▶ **Task directions**:
Transcribe the entries that follow exactly as they appear, minus pictures.

[Data under study Boundary: Start]

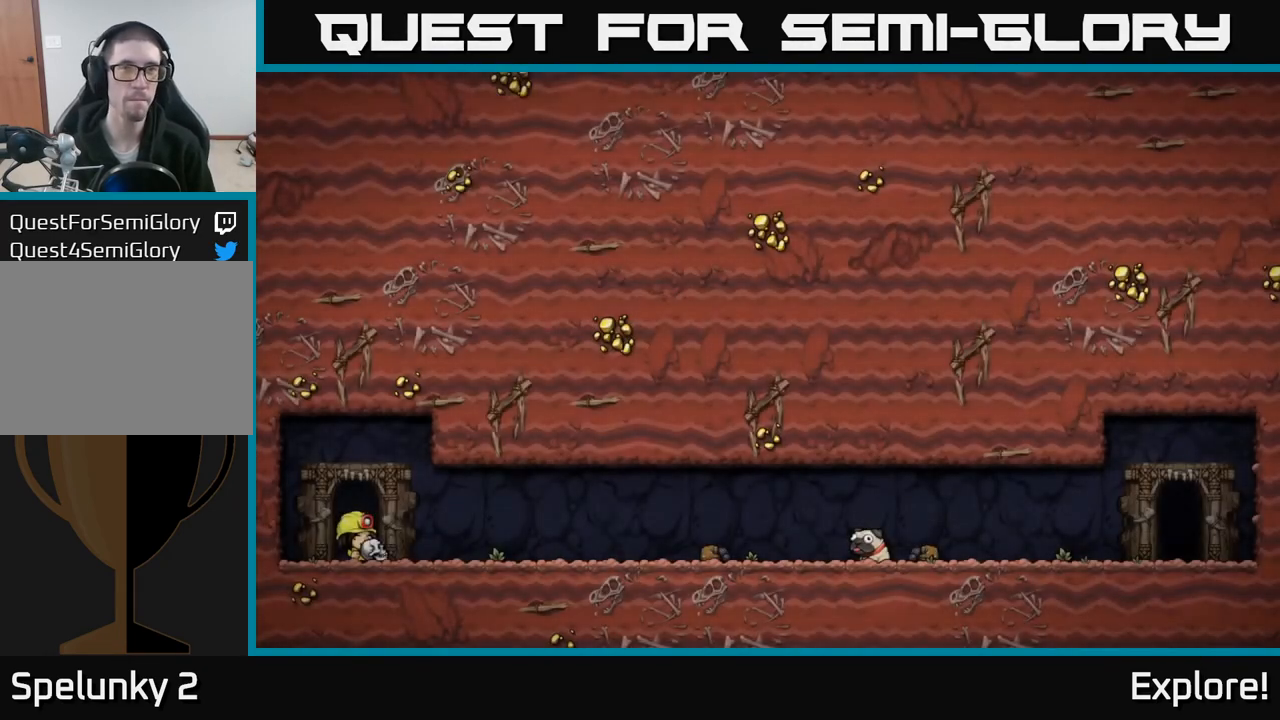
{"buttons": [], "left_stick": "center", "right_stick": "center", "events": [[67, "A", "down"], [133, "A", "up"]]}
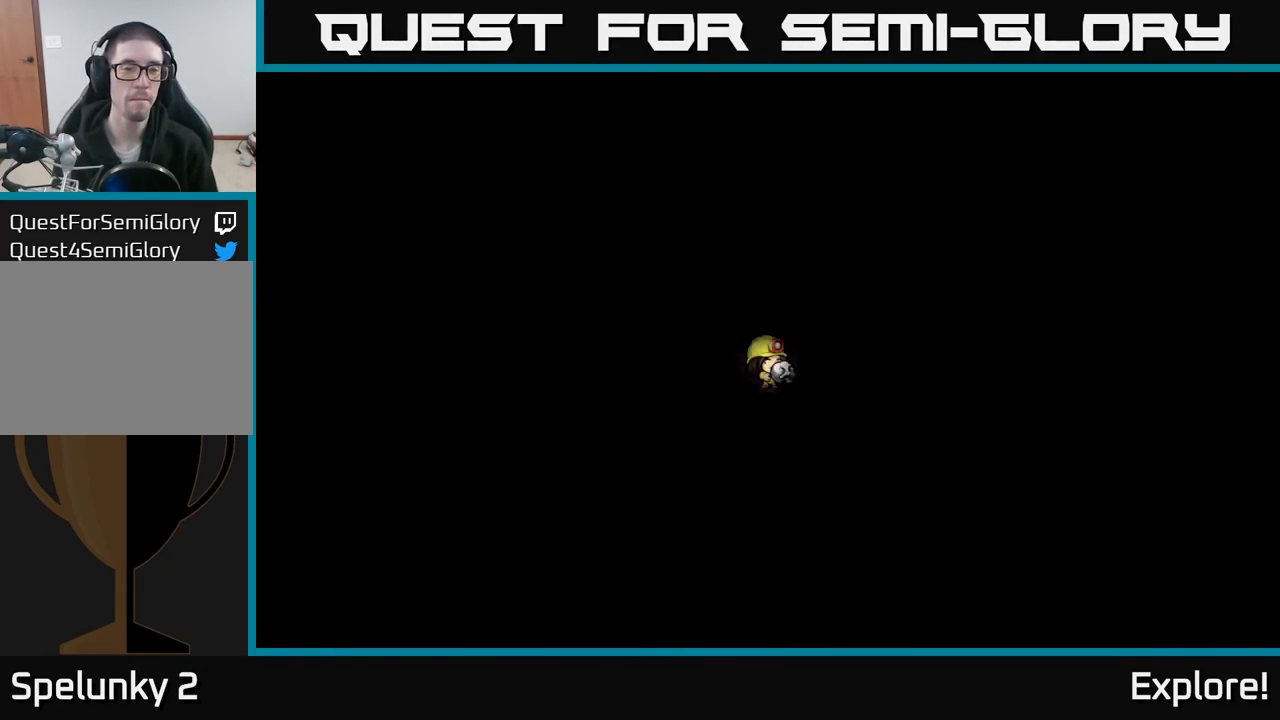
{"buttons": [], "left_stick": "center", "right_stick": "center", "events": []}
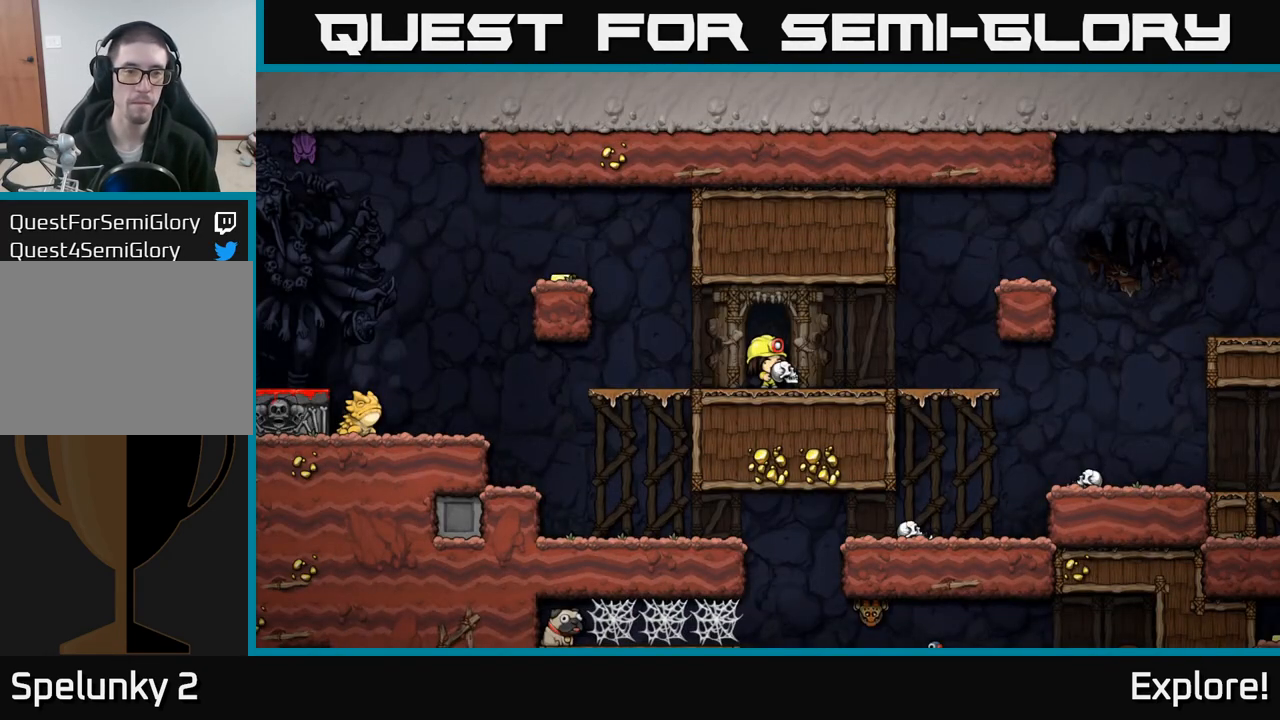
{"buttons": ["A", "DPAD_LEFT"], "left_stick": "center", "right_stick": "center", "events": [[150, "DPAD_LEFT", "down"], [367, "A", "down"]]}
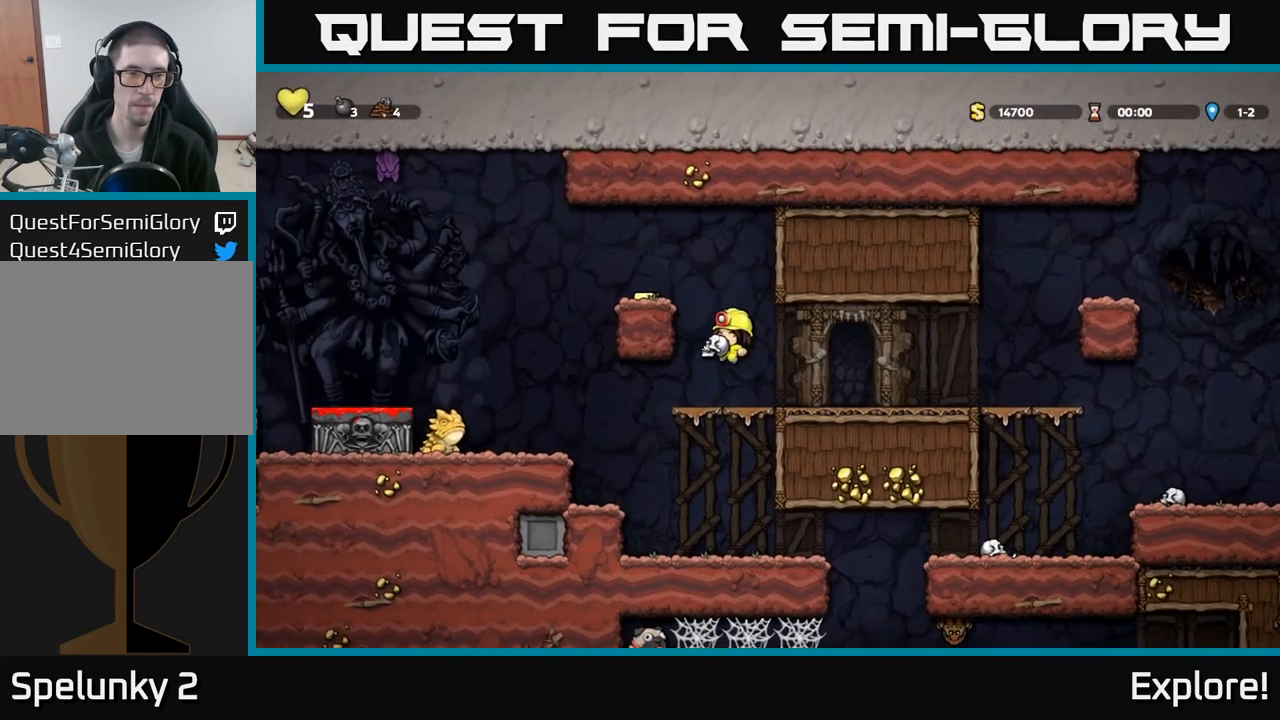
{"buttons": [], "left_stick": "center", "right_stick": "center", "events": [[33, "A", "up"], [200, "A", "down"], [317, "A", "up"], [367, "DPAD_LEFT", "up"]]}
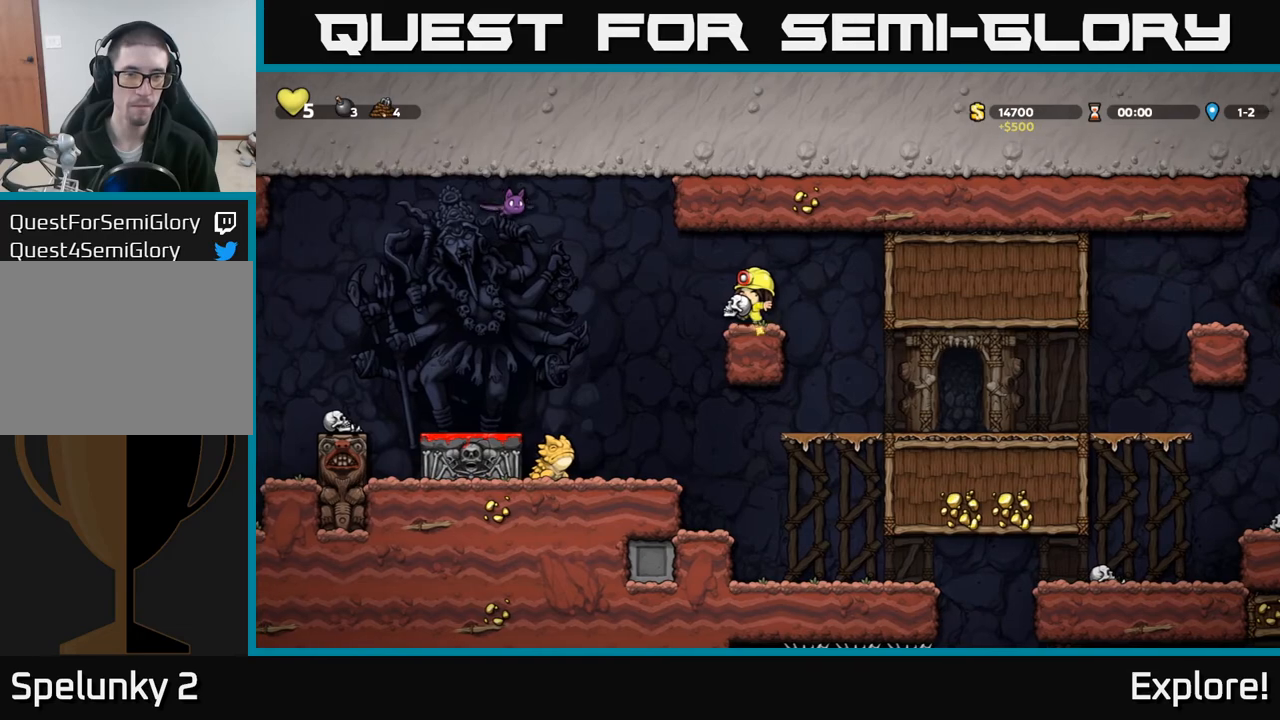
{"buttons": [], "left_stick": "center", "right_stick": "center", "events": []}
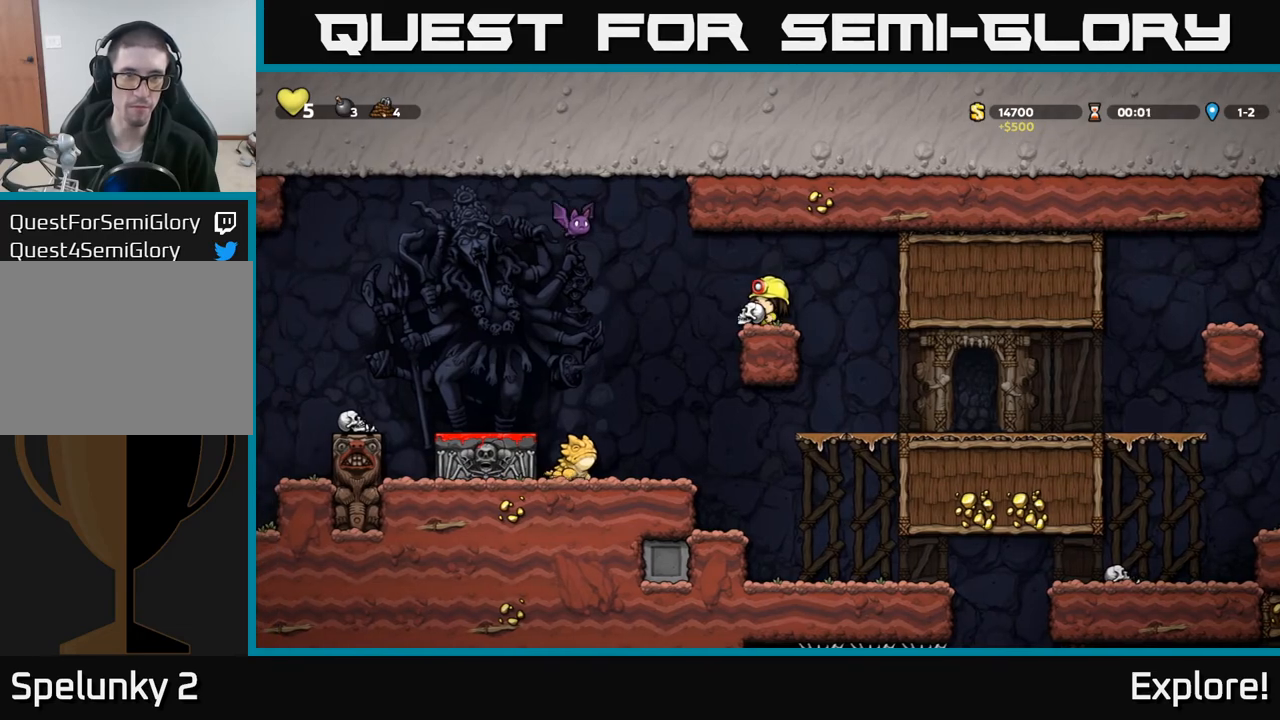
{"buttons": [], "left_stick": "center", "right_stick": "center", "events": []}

[Data under study Boundary: End]

▶ **Solution to the exercise**:
{"buttons": [], "left_stick": "center", "right_stick": "center", "events": [[67, "A", "down"], [133, "A", "up"]]}
{"buttons": [], "left_stick": "center", "right_stick": "center", "events": []}
{"buttons": ["A", "DPAD_LEFT"], "left_stick": "center", "right_stick": "center", "events": [[150, "DPAD_LEFT", "down"], [367, "A", "down"]]}
{"buttons": [], "left_stick": "center", "right_stick": "center", "events": [[33, "A", "up"], [200, "A", "down"], [317, "A", "up"], [367, "DPAD_LEFT", "up"]]}
{"buttons": [], "left_stick": "center", "right_stick": "center", "events": []}
{"buttons": [], "left_stick": "center", "right_stick": "center", "events": []}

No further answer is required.